» INSTRUCTIONS FOR THE TASK
Please copy the data below, starting at its beginning and ending at the line that contains "127: (256, 393)", substituting "upper-left" for "top-left" and changing nothing else.

» INFORMATION SHOWN
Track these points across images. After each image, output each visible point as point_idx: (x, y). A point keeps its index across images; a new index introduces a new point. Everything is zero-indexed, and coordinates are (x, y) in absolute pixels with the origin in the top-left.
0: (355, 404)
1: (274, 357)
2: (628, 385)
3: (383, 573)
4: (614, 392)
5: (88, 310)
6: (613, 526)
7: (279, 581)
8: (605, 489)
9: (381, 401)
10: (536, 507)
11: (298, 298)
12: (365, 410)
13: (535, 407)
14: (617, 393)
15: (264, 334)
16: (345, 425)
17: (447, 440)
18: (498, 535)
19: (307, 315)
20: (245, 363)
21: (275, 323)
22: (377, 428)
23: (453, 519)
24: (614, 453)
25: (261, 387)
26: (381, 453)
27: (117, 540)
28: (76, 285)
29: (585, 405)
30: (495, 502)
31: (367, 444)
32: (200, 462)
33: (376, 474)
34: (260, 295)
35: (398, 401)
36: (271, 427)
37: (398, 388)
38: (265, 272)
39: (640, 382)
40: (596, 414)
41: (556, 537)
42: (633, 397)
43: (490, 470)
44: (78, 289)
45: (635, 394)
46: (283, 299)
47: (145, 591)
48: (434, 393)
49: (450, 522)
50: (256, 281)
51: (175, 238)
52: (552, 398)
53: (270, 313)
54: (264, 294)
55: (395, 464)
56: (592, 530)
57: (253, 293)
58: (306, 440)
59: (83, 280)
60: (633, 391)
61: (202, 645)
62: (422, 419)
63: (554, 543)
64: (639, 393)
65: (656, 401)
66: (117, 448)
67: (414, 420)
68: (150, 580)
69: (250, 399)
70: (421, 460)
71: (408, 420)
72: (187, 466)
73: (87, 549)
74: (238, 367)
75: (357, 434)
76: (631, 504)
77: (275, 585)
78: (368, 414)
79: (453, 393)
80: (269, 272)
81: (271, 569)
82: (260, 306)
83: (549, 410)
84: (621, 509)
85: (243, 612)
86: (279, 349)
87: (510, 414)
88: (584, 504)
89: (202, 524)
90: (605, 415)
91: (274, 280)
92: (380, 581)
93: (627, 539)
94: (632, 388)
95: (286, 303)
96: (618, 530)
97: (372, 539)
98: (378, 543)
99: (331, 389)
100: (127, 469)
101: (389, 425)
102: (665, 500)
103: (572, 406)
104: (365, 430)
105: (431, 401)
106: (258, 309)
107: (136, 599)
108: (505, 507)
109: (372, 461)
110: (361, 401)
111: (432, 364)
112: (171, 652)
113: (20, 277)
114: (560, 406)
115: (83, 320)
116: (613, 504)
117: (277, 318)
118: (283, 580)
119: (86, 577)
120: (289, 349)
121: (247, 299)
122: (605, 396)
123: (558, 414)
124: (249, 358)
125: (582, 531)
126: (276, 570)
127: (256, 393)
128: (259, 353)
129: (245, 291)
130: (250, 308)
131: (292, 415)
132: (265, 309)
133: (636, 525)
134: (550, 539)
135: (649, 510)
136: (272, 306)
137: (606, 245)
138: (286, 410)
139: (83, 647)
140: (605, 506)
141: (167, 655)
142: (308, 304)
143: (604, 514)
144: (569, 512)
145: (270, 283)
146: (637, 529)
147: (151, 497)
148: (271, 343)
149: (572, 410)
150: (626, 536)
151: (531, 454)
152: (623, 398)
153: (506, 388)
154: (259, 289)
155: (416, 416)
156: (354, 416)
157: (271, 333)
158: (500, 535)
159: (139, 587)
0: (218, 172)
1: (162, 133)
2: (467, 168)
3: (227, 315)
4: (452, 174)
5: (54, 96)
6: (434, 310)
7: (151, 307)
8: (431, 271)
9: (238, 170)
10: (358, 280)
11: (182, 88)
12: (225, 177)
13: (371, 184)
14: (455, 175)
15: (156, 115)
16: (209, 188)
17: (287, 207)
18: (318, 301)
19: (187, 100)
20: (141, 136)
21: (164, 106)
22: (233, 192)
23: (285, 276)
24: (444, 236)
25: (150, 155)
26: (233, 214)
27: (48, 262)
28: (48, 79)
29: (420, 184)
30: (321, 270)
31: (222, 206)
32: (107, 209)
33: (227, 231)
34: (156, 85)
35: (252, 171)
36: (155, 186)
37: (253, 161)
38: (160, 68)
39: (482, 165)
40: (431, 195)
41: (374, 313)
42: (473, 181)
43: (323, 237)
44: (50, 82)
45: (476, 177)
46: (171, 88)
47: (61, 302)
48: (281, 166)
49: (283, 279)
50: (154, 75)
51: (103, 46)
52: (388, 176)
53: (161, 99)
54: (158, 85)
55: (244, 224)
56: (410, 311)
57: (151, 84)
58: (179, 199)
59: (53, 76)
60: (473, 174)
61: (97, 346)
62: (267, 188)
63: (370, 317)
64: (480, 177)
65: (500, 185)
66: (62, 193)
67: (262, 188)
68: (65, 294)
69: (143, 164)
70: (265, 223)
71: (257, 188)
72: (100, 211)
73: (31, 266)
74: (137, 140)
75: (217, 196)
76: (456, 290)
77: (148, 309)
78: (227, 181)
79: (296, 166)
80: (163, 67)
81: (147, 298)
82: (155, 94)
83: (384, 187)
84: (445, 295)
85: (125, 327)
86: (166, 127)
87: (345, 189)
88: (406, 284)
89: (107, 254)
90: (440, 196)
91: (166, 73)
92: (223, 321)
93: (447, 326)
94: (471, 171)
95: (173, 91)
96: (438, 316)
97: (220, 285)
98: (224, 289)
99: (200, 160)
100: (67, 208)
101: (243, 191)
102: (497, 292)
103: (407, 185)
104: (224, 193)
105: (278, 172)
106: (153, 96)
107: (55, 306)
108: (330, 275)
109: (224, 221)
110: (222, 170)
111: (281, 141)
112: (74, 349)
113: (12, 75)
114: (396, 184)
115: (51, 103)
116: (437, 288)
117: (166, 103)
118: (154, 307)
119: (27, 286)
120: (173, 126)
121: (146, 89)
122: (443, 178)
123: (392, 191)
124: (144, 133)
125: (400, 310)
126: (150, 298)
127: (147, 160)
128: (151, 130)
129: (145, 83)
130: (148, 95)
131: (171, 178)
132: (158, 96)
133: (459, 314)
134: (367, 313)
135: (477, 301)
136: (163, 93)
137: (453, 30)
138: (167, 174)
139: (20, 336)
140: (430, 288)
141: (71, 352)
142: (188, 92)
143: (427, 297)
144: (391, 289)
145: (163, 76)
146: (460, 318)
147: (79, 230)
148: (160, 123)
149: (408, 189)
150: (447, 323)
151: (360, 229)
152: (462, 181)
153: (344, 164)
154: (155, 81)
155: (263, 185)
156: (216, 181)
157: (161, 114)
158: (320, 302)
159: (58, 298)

» PROBLEM SOLUTION
Track these points across images. After each image, output each visible point as point_idx: (x, y). A point keeps its index across images; a new index introduces a new point. Everything is zero-indexed, and coordinates are (x, y) in absolute pixels with the origin in the upper-left.
0: (355, 404)
1: (274, 357)
2: (628, 385)
3: (383, 573)
4: (614, 392)
5: (88, 310)
6: (613, 526)
7: (279, 581)
8: (605, 489)
9: (381, 401)
10: (536, 507)
11: (298, 298)
12: (365, 410)
13: (535, 407)
14: (617, 393)
15: (264, 334)
16: (345, 425)
17: (447, 440)
18: (498, 535)
19: (307, 315)
20: (245, 363)
21: (275, 323)
22: (377, 428)
23: (453, 519)
24: (614, 453)
25: (261, 387)
26: (381, 453)
27: (117, 540)
28: (76, 285)
29: (585, 405)
30: (495, 502)
31: (367, 444)
32: (200, 462)
33: (376, 474)
34: (260, 295)
35: (398, 401)
36: (271, 427)
37: (398, 388)
38: (265, 272)
39: (640, 382)
40: (596, 414)
41: (556, 537)
42: (633, 397)
43: (490, 470)
44: (78, 289)
45: (635, 394)
46: (283, 299)
47: (145, 591)
48: (434, 393)
49: (450, 522)
50: (256, 281)
51: (175, 238)
52: (552, 398)
53: (270, 313)
54: (264, 294)
55: (395, 464)
56: (592, 530)
57: (253, 293)
58: (306, 440)
59: (83, 280)
60: (633, 391)
61: (202, 645)
62: (422, 419)
63: (554, 543)
64: (639, 393)
65: (656, 401)
66: (117, 448)
67: (414, 420)
68: (150, 580)
69: (250, 399)
70: (421, 460)
71: (408, 420)
72: (187, 466)
73: (87, 549)
74: (238, 367)
75: (357, 434)
76: (631, 504)
77: (275, 585)
78: (368, 414)
79: (453, 393)
80: (269, 272)
81: (271, 569)
82: (260, 306)
83: (549, 410)
84: (621, 509)
85: (243, 612)
86: (279, 349)
87: (510, 414)
88: (584, 504)
89: (202, 524)
90: (605, 415)
91: (274, 280)
92: (380, 581)
93: (627, 539)
94: (632, 388)
95: (286, 303)
96: (618, 530)
97: (372, 539)
98: (378, 543)
99: (331, 389)
100: (127, 469)
101: (389, 425)
102: (665, 500)
103: (572, 406)
104: (365, 430)
105: (431, 401)
106: (258, 309)
107: (136, 599)
108: (505, 507)
109: (372, 461)
110: (361, 401)
111: (432, 364)
112: (171, 652)
113: (20, 277)
114: (560, 406)
115: (83, 320)
116: (613, 504)
117: (277, 318)
118: (283, 580)
119: (86, 577)
120: (289, 349)
121: (247, 299)
122: (605, 396)
123: (558, 414)
124: (249, 358)
125: (582, 531)
126: (276, 570)
127: (256, 393)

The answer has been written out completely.